Memphis, Tennessee (The Titanic)

By: Paul S. Cilwa Viewed: 5/11/2024
Occurred: 9/18/1997
Posted: 12/16/2016
Page Views: 2470
Topics: #Places #Cross-Country #NewHampshiretoArizona #Memphis #Tennessee #Titanic #MemphisPyramid
Another tourist stop on our way west: The Titanic exhibit in the Memphis Pyramid.

After sightseeing, we drove a realtively short time to get to Memphis, Tennessee, another place Mom wanted to see. After we settled into our motel, we went for an evening walk and discovered there was a huge, glass pyramid nearby. Of course, Michael is totally into pyramids, so we had to check it out; and discovered it contained, among other things, museum displays, including one of the Titanic, the ship that so famously sank in 1912…the year my mother was born. (Although, whenever this was brought up, Mom hastily clarified that her birth "had nothing to do with the sinking.")

So, in the morning, after checking out of our motel and having breakfast, we walked over to the exhibit space.

The statue of Ramesses is a replica, but the only one in Memphis allowed by the Egyptian government.

As she did everywhere, Mom made friends with the tour guide.

Among the displays were full recreations of first- and third-class staterooms, containing authentic artifacts from the Titanic.
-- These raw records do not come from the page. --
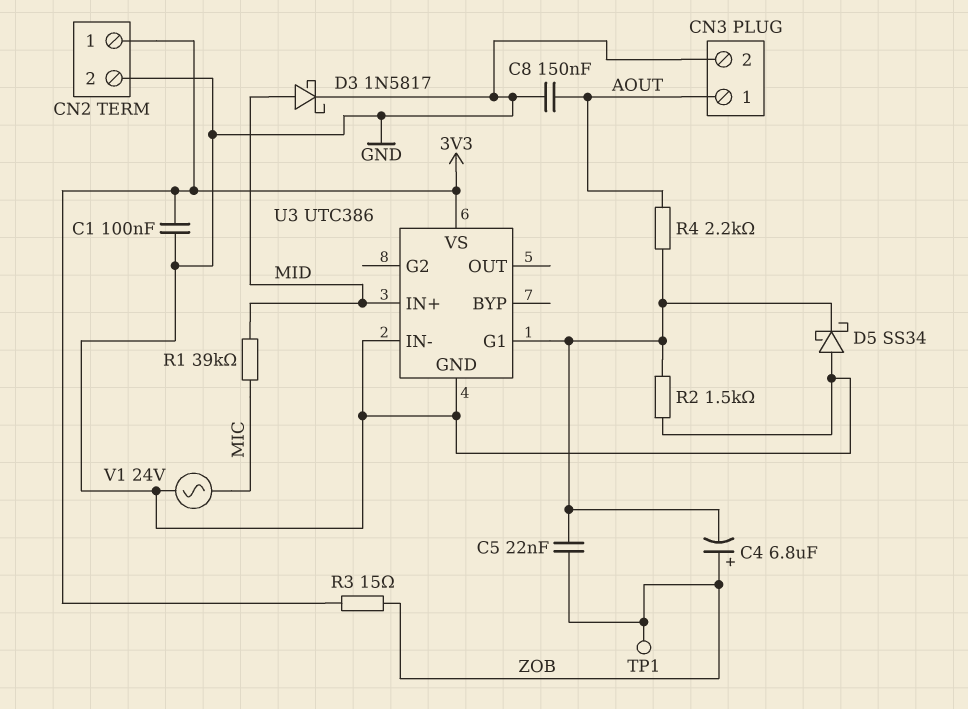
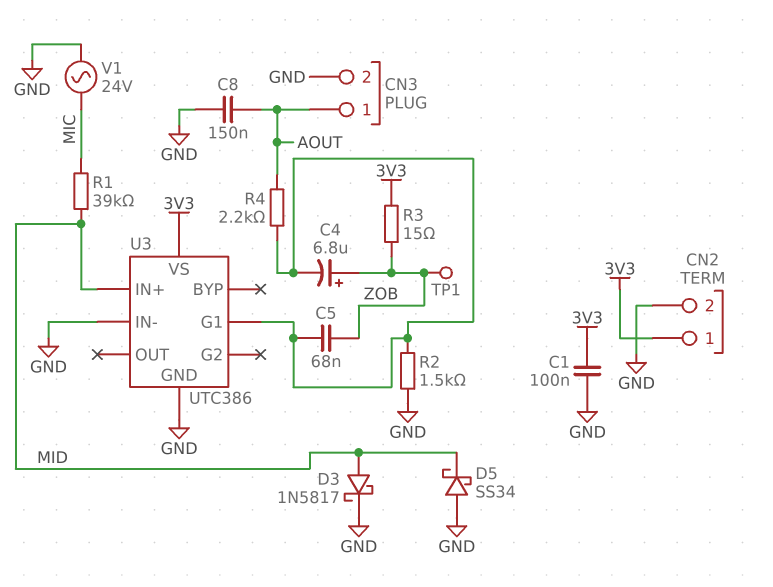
C5: 22nF (U3/G1, ZOB) -> 68nF (U3/G1, ZOB)
D5: schottky SS34 (A GND, K U3/G1) -> schottky SS34 (A GND, K MID)

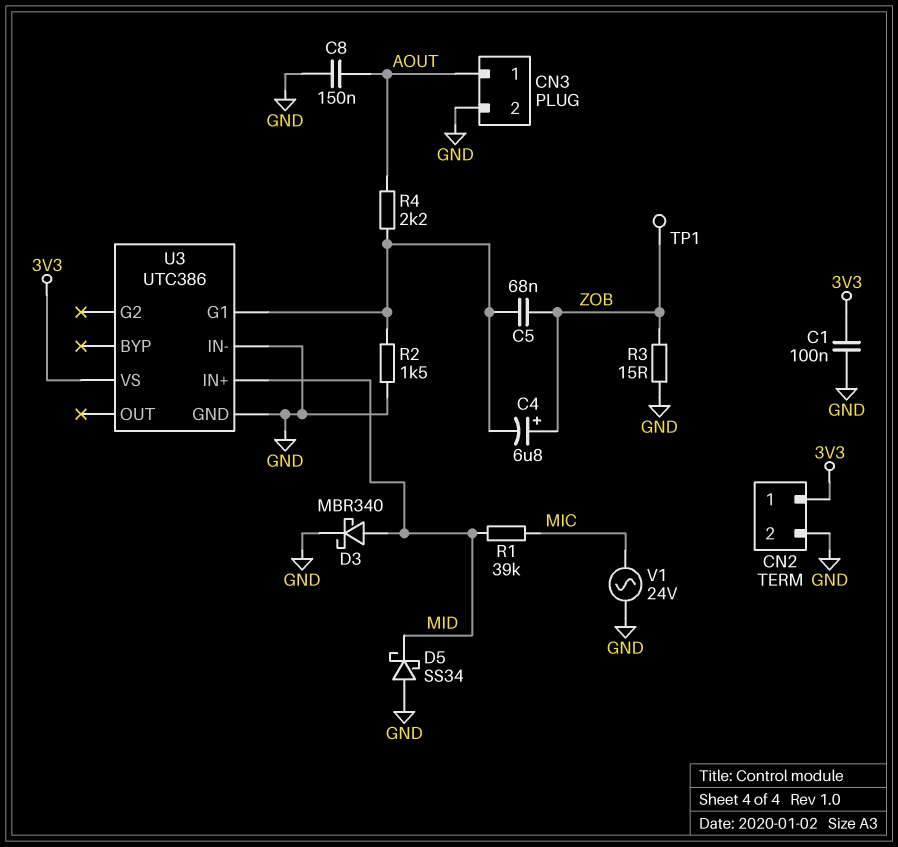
D3: schottky 1N5817 (A MID, K GND) -> schottky MBR340 (A MID, K GND)
R3: 15 (3V3, ZOB) -> 15 (GND, ZOB)

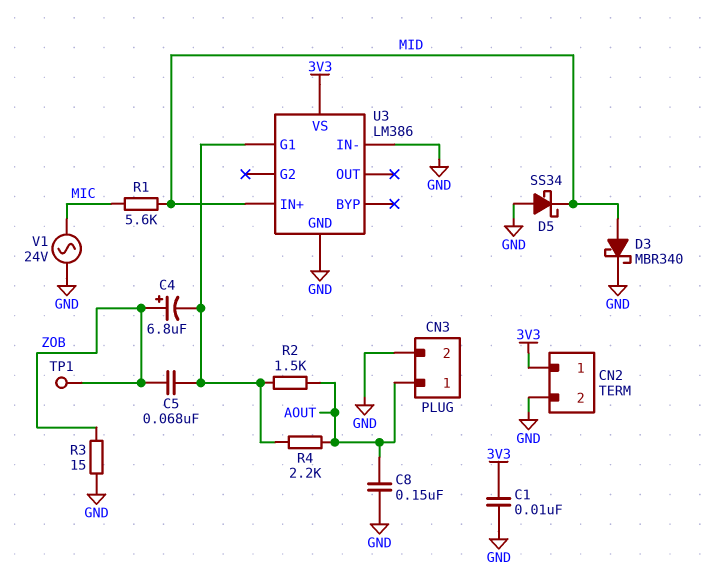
C1: 100nF (3V3, GND) -> 10nF (3V3, GND)
R1: 39k (MIC, MID) -> 5.6k (MIC, MID)
R2: 1.5k (GND, U3/G1) -> 1.5k (AOUT, U3/G1)
U3: UTC386 -> LM386

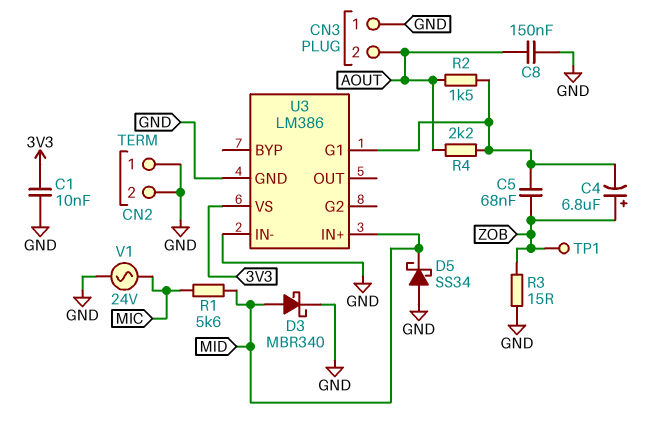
CN2 pin 1: 3V3 -> GND
CN3 pin 1: AOUT -> GND
CN3 pin 2: GND -> AOUT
The Titanic exhibit, based on the notes and writings of the first man to interview Titanic survivors who'd been picked up by the Carpathia, was quite moving, especially so soon after release of the James Cameron blockbuster.
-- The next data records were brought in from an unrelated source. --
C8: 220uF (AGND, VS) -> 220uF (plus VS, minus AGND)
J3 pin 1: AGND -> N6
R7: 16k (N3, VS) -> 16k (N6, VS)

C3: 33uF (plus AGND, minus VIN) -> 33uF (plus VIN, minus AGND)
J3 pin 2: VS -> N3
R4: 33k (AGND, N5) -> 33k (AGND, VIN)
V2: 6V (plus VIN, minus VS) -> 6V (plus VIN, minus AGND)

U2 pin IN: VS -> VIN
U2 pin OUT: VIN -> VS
More than 300 artifacts recovered from the wreckage of the Titanic were on display. The exhibit (at which photography was not allowed) included objects dredged up from two and a half miles below the surface of the North Atlantic. Gold coins, silverware, china, jewelry, paper (from stock certificates to love letters, found inside trunks and luggage), and communications and navigational gear, as well as pieces of the ship's massive engines, were displayed in more than 60,000 square feet of galleries arranged as a time line through the course of the Titanic's voyage. The objects were recovered in three expeditions to the Titanic site between 1987 and 1994 by R.M.S. Titanic, the exclusive salvor of the site.